The shots with people in them look like promotional stills from low-budget science fiction movies. A number of these ran as illustrations for a gung-ho article on the NRC in a 1946 issue of the now-defunct weekend magazine The Standard. Two guys who look like minor characters from a Dashiell Hammett novel have a couple of slabs of spareribs hooked up to some electrical gizmo, as though they’re giving the pork a polygraph. These turn out to be NRC biologists N. E. Gibbons and G. A. Grant. During the war, the British had complained that Canadian bacon was too salty. Gibbons and Grant discovered that salts were forming during storage and solved the problem.
The other photographs are equally posed and no less absurd. An investigator performs what looks like emergency microscopic surgery on a carrot. Men stand proudly before a giant propeller in an enormous wind tunnel, using their own stature to demonstrate the scale of things.

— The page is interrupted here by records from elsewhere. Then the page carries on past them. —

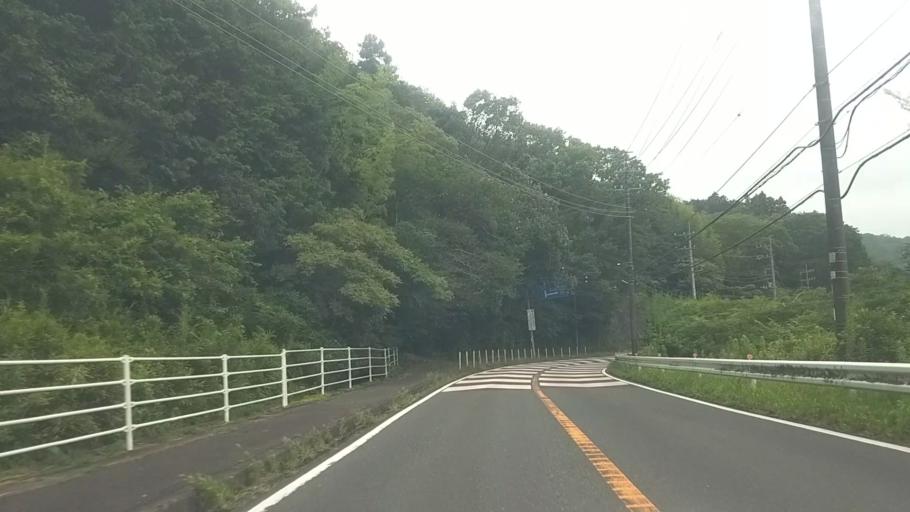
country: JP
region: Chiba
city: Kawaguchi
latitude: 35.2615
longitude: 140.0609
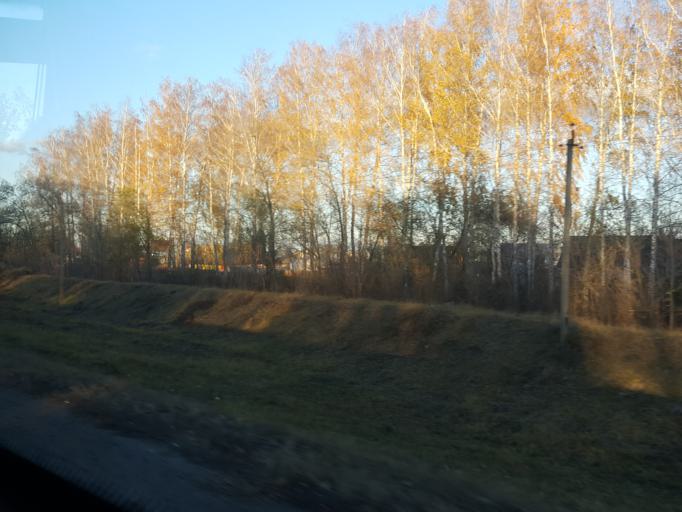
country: RU
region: Tambov
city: Bokino
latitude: 52.6214
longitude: 41.4439
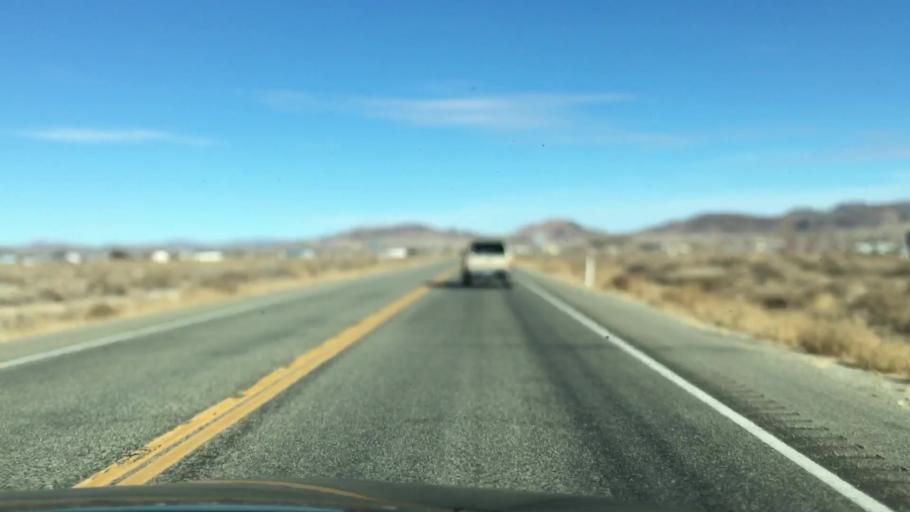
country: US
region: Nevada
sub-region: Lyon County
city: Yerington
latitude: 39.0058
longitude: -119.0867
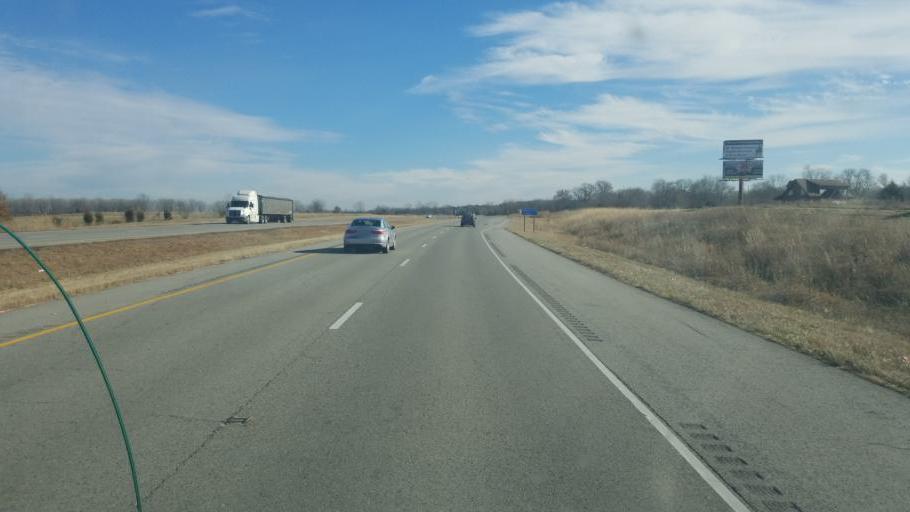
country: US
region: Illinois
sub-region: Williamson County
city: Marion
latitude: 37.7319
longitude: -88.7913
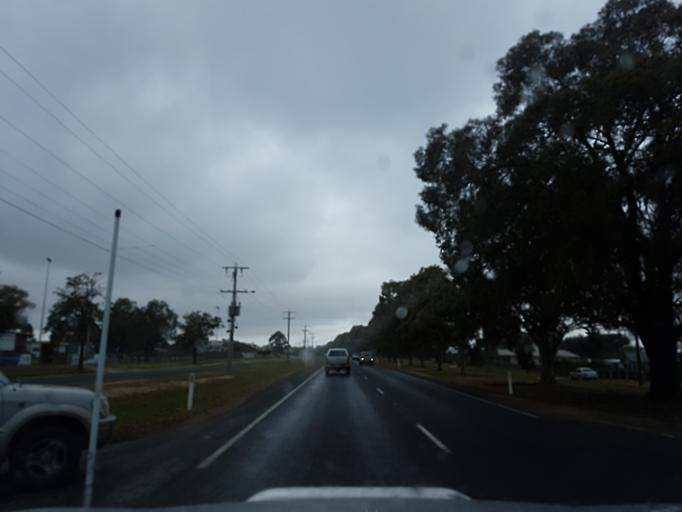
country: AU
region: Victoria
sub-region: East Gippsland
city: Bairnsdale
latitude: -37.8123
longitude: 147.6474
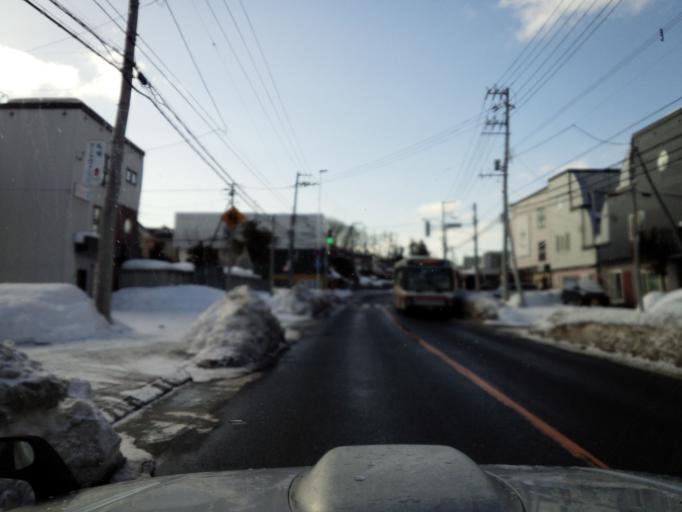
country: JP
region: Hokkaido
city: Sapporo
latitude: 42.9467
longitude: 141.3469
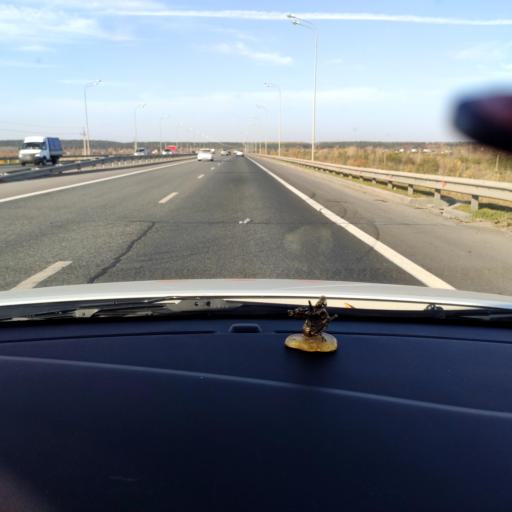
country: RU
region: Tatarstan
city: Osinovo
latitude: 55.8067
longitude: 48.8418
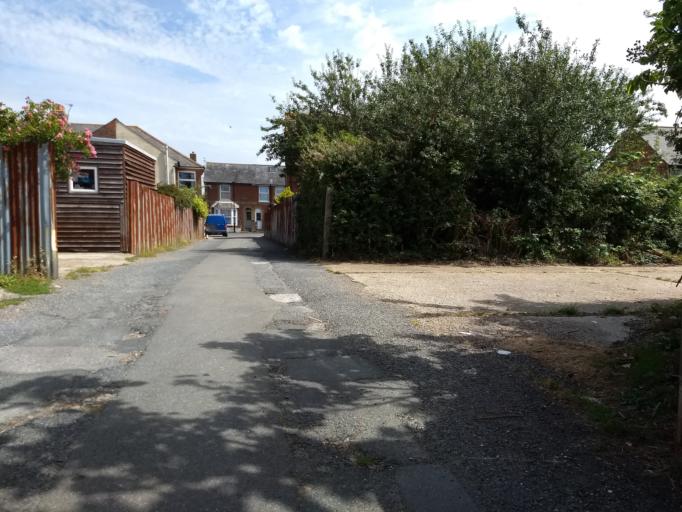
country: GB
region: England
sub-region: Isle of Wight
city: Newport
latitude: 50.7060
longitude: -1.3018
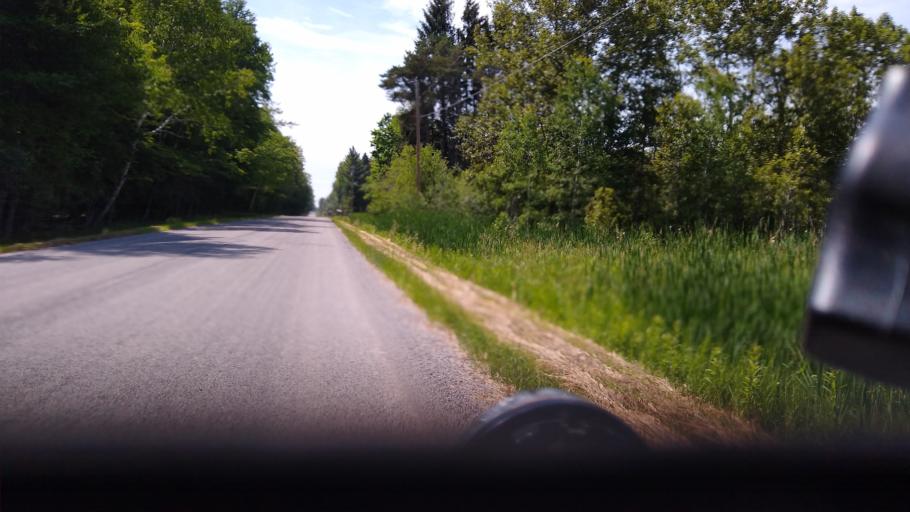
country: US
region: Michigan
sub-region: Delta County
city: Escanaba
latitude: 45.7101
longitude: -87.1374
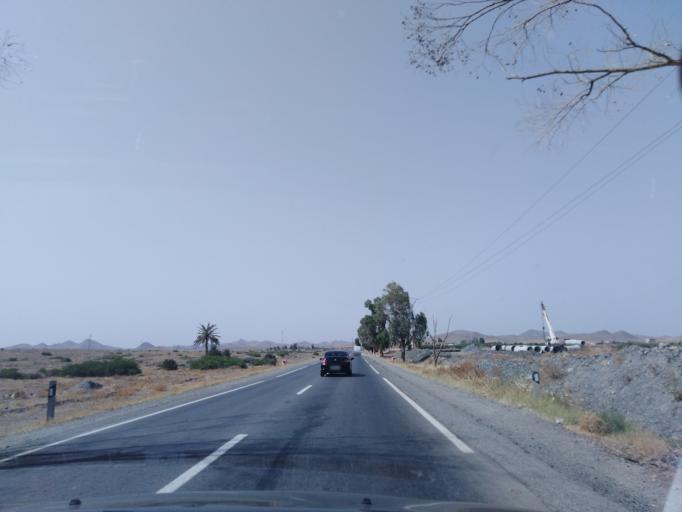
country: MA
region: Marrakech-Tensift-Al Haouz
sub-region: Kelaa-Des-Sraghna
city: Sidi Bou Othmane
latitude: 31.7789
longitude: -7.9783
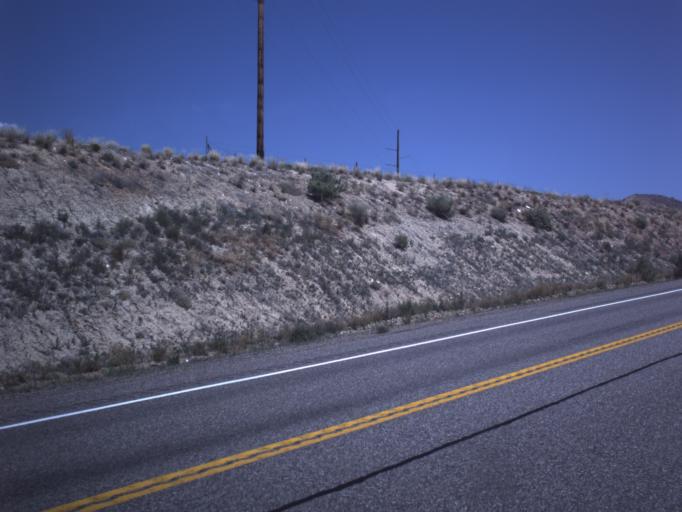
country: US
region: Utah
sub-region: Emery County
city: Ferron
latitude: 38.8927
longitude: -111.2799
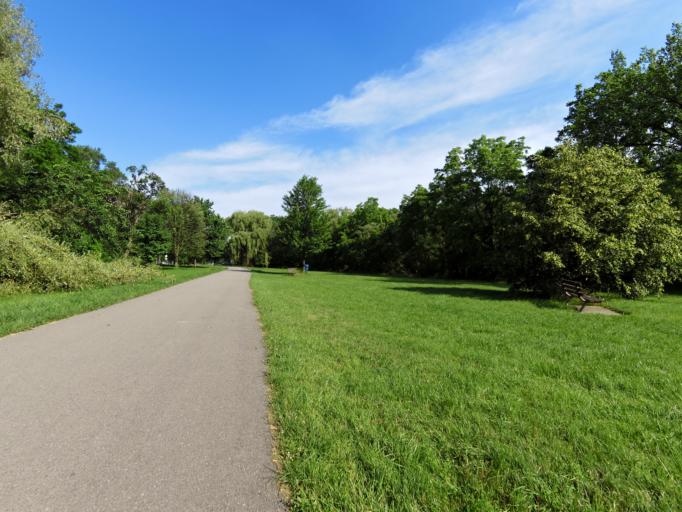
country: CA
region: Ontario
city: Etobicoke
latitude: 43.7031
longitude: -79.5283
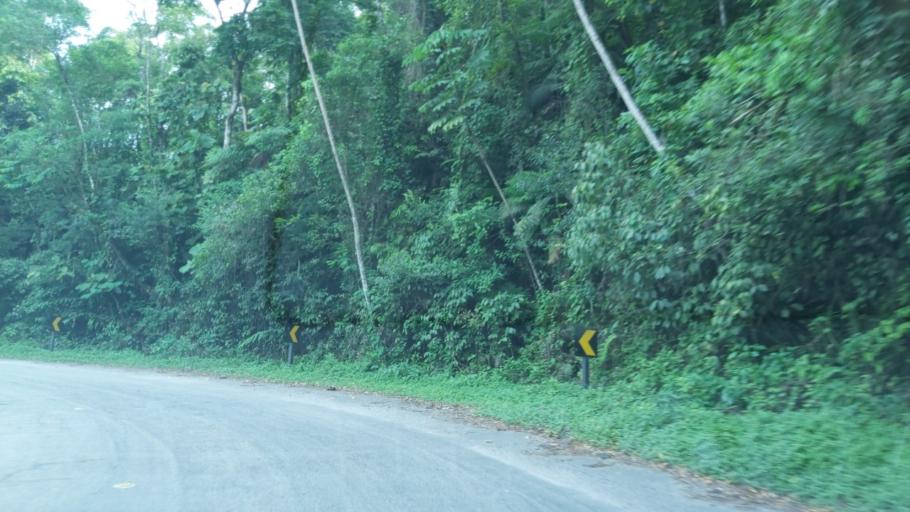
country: BR
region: Sao Paulo
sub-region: Miracatu
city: Miracatu
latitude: -24.0522
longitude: -47.5711
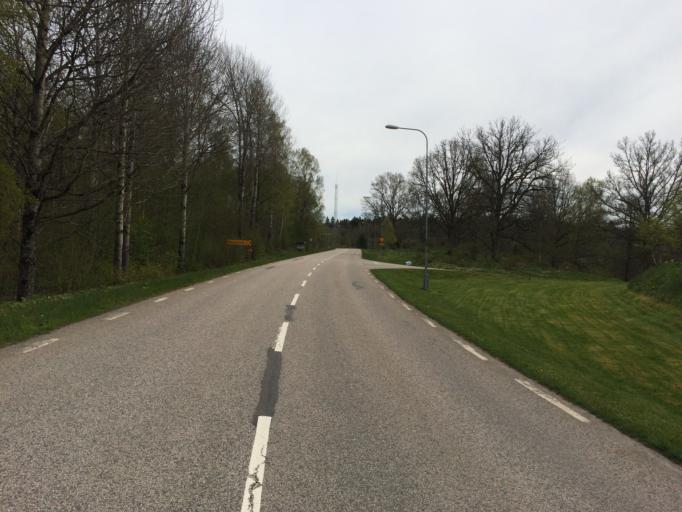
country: SE
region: Vaestra Goetaland
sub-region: Ulricehamns Kommun
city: Ulricehamn
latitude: 57.7332
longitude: 13.4309
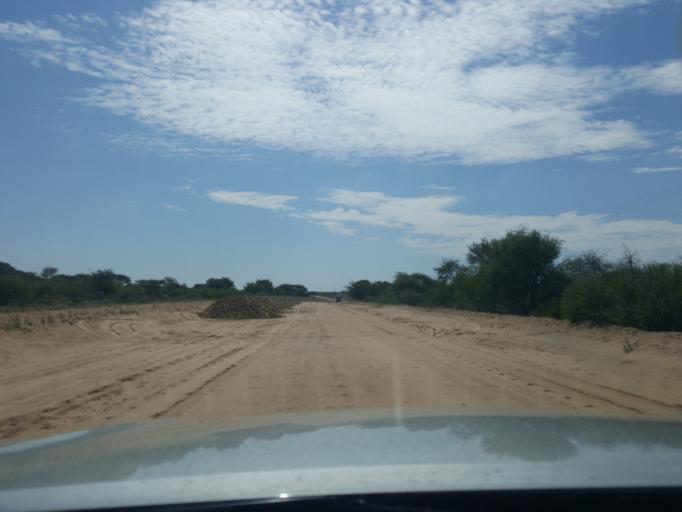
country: BW
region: Kweneng
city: Letlhakeng
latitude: -24.0470
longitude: 25.0194
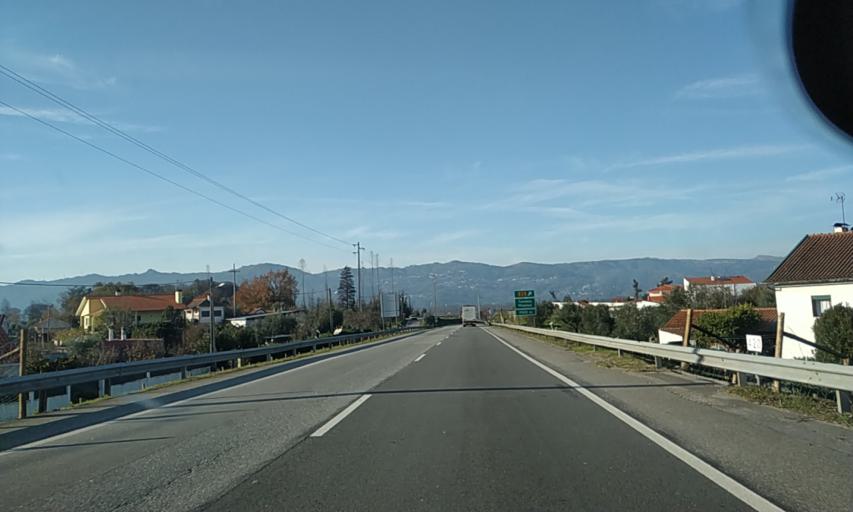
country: PT
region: Viseu
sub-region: Concelho de Tondela
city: Tondela
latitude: 40.5133
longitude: -8.0900
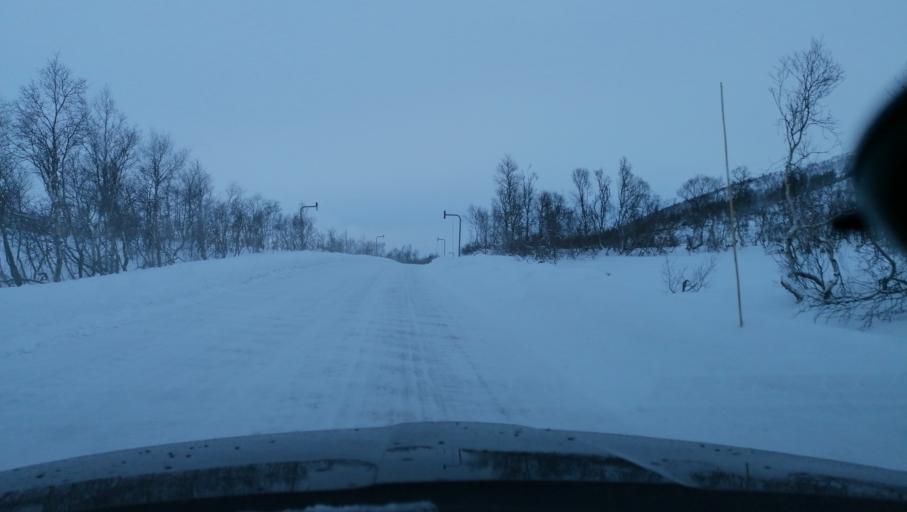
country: NO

Meant to show the range of serious work undertaken by the national research establishment, the NRC’s portfolio of photographs only affirms the popular stereotype of science as an arcane and bewildering business, no doubt powerfully relevant to the mundane world but in ways opaque and mystifying to the uninitiated. Cheerfully and unselfconsciously, these dated images serve to remind us that the signature feature of science, for the non-scientist, is that so many of us don’t understand it and never will.